## BRIEF
Set down all of the records word for word.

## GIVEN DATA

+ + + + +

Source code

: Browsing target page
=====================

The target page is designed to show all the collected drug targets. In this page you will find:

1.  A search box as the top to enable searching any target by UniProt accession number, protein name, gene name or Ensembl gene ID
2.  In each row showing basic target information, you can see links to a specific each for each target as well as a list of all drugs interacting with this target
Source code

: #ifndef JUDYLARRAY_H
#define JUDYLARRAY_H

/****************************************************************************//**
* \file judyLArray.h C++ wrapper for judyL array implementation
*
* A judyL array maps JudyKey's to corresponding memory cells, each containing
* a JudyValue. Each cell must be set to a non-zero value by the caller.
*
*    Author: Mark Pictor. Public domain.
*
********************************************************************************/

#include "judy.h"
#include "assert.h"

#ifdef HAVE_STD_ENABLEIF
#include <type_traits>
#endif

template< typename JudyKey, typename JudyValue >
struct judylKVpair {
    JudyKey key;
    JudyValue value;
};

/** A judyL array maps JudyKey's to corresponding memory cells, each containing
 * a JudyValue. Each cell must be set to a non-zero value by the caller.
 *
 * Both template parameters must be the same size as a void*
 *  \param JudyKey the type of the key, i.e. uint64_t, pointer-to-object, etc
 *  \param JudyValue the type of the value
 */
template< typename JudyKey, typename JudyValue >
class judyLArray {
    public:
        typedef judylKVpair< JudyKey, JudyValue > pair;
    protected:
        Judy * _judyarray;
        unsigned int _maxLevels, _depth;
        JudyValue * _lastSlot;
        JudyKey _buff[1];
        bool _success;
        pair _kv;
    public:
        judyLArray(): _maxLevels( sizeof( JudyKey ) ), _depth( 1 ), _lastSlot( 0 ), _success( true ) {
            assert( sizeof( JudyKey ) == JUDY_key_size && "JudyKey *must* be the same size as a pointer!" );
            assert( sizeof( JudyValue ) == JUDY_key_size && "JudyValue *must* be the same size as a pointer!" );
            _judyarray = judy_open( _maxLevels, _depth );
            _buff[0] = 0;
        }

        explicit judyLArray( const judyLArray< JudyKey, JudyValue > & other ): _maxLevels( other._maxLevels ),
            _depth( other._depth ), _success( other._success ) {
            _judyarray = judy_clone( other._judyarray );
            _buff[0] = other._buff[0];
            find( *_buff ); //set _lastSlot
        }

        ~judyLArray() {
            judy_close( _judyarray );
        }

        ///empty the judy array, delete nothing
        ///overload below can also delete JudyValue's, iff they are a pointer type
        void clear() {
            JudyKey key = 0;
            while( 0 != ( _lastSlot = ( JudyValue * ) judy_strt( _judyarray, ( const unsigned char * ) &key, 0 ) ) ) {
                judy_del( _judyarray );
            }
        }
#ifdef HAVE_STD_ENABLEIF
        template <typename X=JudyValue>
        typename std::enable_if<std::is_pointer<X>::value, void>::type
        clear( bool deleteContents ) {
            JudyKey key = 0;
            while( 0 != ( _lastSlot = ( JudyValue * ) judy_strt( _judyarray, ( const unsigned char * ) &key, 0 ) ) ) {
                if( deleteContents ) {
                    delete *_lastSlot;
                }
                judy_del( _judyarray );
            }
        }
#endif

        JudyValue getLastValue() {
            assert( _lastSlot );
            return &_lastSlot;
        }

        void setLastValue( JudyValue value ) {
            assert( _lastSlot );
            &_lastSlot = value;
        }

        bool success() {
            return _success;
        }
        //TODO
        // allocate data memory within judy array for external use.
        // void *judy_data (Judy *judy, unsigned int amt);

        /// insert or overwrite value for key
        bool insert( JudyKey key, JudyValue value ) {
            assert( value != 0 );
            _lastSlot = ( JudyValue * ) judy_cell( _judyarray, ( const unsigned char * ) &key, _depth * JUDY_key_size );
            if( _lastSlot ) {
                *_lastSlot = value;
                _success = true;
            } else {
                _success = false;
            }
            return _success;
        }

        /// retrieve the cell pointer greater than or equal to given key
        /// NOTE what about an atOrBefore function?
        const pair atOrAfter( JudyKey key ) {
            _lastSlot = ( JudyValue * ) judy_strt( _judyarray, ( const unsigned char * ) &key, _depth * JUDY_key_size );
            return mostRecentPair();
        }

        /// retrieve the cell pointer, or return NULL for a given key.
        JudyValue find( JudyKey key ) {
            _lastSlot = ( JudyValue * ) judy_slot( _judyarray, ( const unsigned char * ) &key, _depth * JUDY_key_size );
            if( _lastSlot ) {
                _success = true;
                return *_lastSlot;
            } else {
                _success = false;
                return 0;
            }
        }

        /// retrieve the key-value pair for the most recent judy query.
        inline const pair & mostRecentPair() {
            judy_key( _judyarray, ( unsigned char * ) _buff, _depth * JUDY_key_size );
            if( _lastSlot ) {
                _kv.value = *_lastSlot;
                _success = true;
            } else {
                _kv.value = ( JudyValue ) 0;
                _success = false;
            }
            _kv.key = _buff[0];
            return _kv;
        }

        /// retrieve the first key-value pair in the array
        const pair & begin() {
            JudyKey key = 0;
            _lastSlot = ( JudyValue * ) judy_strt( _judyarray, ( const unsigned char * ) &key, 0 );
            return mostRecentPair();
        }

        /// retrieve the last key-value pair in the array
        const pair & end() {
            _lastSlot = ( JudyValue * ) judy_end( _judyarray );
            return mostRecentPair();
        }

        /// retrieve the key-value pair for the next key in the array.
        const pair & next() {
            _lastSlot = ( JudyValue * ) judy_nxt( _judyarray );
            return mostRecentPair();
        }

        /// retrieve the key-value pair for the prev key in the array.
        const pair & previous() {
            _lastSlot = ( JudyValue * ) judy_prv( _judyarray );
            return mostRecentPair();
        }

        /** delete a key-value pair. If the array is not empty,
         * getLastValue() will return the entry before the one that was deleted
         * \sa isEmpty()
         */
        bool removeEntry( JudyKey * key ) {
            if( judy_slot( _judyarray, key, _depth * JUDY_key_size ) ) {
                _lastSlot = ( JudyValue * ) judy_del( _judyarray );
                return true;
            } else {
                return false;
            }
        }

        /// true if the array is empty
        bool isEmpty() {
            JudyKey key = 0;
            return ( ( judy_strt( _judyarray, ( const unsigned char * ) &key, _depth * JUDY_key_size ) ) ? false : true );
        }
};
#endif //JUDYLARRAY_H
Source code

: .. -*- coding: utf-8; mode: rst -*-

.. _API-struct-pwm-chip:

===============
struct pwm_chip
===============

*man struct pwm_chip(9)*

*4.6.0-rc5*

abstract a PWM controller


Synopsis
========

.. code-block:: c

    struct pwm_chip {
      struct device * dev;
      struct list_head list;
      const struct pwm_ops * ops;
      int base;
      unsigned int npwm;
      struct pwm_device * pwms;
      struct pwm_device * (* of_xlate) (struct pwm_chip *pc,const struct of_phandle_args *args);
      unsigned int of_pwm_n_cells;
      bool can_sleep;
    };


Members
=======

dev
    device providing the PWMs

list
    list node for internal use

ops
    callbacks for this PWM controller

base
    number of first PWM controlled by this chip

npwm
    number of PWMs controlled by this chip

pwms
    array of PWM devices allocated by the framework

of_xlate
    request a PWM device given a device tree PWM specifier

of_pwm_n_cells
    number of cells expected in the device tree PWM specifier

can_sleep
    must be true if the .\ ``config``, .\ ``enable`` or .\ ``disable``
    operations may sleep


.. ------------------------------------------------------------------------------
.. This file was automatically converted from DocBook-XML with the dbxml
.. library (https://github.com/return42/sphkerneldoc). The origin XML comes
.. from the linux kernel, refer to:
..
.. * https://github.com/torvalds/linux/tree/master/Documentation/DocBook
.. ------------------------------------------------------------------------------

+ + + + +

## ANSWER
Source code

: Browsing target page
=====================

The target page is designed to show all the collected drug targets. In this page you will find:

1.  A search box as the top to enable searching any target by UniProt accession number, protein name, gene name or Ensembl gene ID
2.  In each row showing basic target information, you can see links to a specific each for each target as well as a list of all drugs interacting with this target
Source code

: #ifndef JUDYLARRAY_H
#define JUDYLARRAY_H

/****************************************************************************//**
* \file judyLArray.h C++ wrapper for judyL array implementation
*
* A judyL array maps JudyKey's to corresponding memory cells, each containing
* a JudyValue. Each cell must be set to a non-zero value by the caller.
*
*    Author: Mark Pictor. Public domain.
*
********************************************************************************/

#include "judy.h"
#include "assert.h"

#ifdef HAVE_STD_ENABLEIF
#include <type_traits>
#endif

template< typename JudyKey, typename JudyValue >
struct judylKVpair {
    JudyKey key;
    JudyValue value;
};

/** A judyL array maps JudyKey's to corresponding memory cells, each containing
 * a JudyValue. Each cell must be set to a non-zero value by the caller.
 *
 * Both template parameters must be the same size as a void*
 *  \param JudyKey the type of the key, i.e. uint64_t, pointer-to-object, etc
 *  \param JudyValue the type of the value
 */
template< typename JudyKey, typename JudyValue >
class judyLArray {
    public:
        typedef judylKVpair< JudyKey, JudyValue > pair;
    protected:
        Judy * _judyarray;
        unsigned int _maxLevels, _depth;
        JudyValue * _lastSlot;
        JudyKey _buff[1];
        bool _success;
        pair _kv;
    public:
        judyLArray(): _maxLevels( sizeof( JudyKey ) ), _depth( 1 ), _lastSlot( 0 ), _success( true ) {
            assert( sizeof( JudyKey ) == JUDY_key_size && "JudyKey *must* be the same size as a pointer!" );
            assert( sizeof( JudyValue ) == JUDY_key_size && "JudyValue *must* be the same size as a pointer!" );
            _judyarray = judy_open( _maxLevels, _depth );
            _buff[0] = 0;
        }

        explicit judyLArray( const judyLArray< JudyKey, JudyValue > & other ): _maxLevels( other._maxLevels ),
            _depth( other._depth ), _success( other._success ) {
            _judyarray = judy_clone( other._judyarray );
            _buff[0] = other._buff[0];
            find( *_buff ); //set _lastSlot
        }

        ~judyLArray() {
            judy_close( _judyarray );
        }

        ///empty the judy array, delete nothing
        ///overload below can also delete JudyValue's, iff they are a pointer type
        void clear() {
            JudyKey key = 0;
            while( 0 != ( _lastSlot = ( JudyValue * ) judy_strt( _judyarray, ( const unsigned char * ) &key, 0 ) ) ) {
                judy_del( _judyarray );
            }
        }
#ifdef HAVE_STD_ENABLEIF
        template <typename X=JudyValue>
        typename std::enable_if<std::is_pointer<X>::value, void>::type
        clear( bool deleteContents ) {
            JudyKey key = 0;
            while( 0 != ( _lastSlot = ( JudyValue * ) judy_strt( _judyarray, ( const unsigned char * ) &key, 0 ) ) ) {
                if( deleteContents ) {
                    delete *_lastSlot;
                }
                judy_del( _judyarray );
            }
        }
#endif

        JudyValue getLastValue() {
            assert( _lastSlot );
            return &_lastSlot;
        }

        void setLastValue( JudyValue value ) {
            assert( _lastSlot );
            &_lastSlot = value;
        }

        bool success() {
            return _success;
        }
        //TODO
        // allocate data memory within judy array for external use.
        // void *judy_data (Judy *judy, unsigned int amt);

        /// insert or overwrite value for key
        bool insert( JudyKey key, JudyValue value ) {
            assert( value != 0 );
            _lastSlot = ( JudyValue * ) judy_cell( _judyarray, ( const unsigned char * ) &key, _depth * JUDY_key_size );
            if( _lastSlot ) {
                *_lastSlot = value;
                _success = true;
            } else {
                _success = false;
            }
            return _success;
        }

        /// retrieve the cell pointer greater than or equal to given key
        /// NOTE what about an atOrBefore function?
        const pair atOrAfter( JudyKey key ) {
            _lastSlot = ( JudyValue * ) judy_strt( _judyarray, ( const unsigned char * ) &key, _depth * JUDY_key_size );
            return mostRecentPair();
        }

        /// retrieve the cell pointer, or return NULL for a given key.
        JudyValue find( JudyKey key ) {
            _lastSlot = ( JudyValue * ) judy_slot( _judyarray, ( const unsigned char * ) &key, _depth * JUDY_key_size );
            if( _lastSlot ) {
                _success = true;
                return *_lastSlot;
            } else {
                _success = false;
                return 0;
            }
        }

        /// retrieve the key-value pair for the most recent judy query.
        inline const pair & mostRecentPair() {
            judy_key( _judyarray, ( unsigned char * ) _buff, _depth * JUDY_key_size );
            if( _lastSlot ) {
                _kv.value = *_lastSlot;
                _success = true;
            } else {
                _kv.value = ( JudyValue ) 0;
                _success = false;
            }
            _kv.key = _buff[0];
            return _kv;
        }

        /// retrieve the first key-value pair in the array
        const pair & begin() {
            JudyKey key = 0;
            _lastSlot = ( JudyValue * ) judy_strt( _judyarray, ( const unsigned char * ) &key, 0 );
            return mostRecentPair();
        }

        /// retrieve the last key-value pair in the array
        const pair & end() {
            _lastSlot = ( JudyValue * ) judy_end( _judyarray );
            return mostRecentPair();
        }

        /// retrieve the key-value pair for the next key in the array.
        const pair & next() {
            _lastSlot = ( JudyValue * ) judy_nxt( _judyarray );
            return mostRecentPair();
        }

        /// retrieve the key-value pair for the prev key in the array.
        const pair & previous() {
            _lastSlot = ( JudyValue * ) judy_prv( _judyarray );
            return mostRecentPair();
        }

        /** delete a key-value pair. If the array is not empty,
         * getLastValue() will return the entry before the one that was deleted
         * \sa isEmpty()
         */
        bool removeEntry( JudyKey * key ) {
            if( judy_slot( _judyarray, key, _depth * JUDY_key_size ) ) {
                _lastSlot = ( JudyValue * ) judy_del( _judyarray );
                return true;
            } else {
                return false;
            }
        }

        /// true if the array is empty
        bool isEmpty() {
            JudyKey key = 0;
            return ( ( judy_strt( _judyarray, ( const unsigned char * ) &key, _depth * JUDY_key_size ) ) ? false : true );
        }
};
#endif //JUDYLARRAY_H
Source code

: .. -*- coding: utf-8; mode: rst -*-

.. _API-struct-pwm-chip:

===============
struct pwm_chip
===============

*man struct pwm_chip(9)*

*4.6.0-rc5*

abstract a PWM controller


Synopsis
========

.. code-block:: c

    struct pwm_chip {
      struct device * dev;
      struct list_head list;
      const struct pwm_ops * ops;
      int base;
      unsigned int npwm;
      struct pwm_device * pwms;
      struct pwm_device * (* of_xlate) (struct pwm_chip *pc,const struct of_phandle_args *args);
      unsigned int of_pwm_n_cells;
      bool can_sleep;
    };


Members
=======

dev
    device providing the PWMs

list
    list node for internal use

ops
    callbacks for this PWM controller

base
    number of first PWM controlled by this chip

npwm
    number of PWMs controlled by this chip

pwms
    array of PWM devices allocated by the framework

of_xlate
    request a PWM device given a device tree PWM specifier

of_pwm_n_cells
    number of cells expected in the device tree PWM specifier

can_sleep
    must be true if the .\ ``config``, .\ ``enable`` or .\ ``disable``
    operations may sleep


.. ------------------------------------------------------------------------------
.. This file was automatically converted from DocBook-XML with the dbxml
.. library (https://github.com/return42/sphkerneldoc). The origin XML comes
.. from the linux kernel, refer to:
..
.. * https://github.com/torvalds/linux/tree/master/Documentation/DocBook
.. ------------------------------------------------------------------------------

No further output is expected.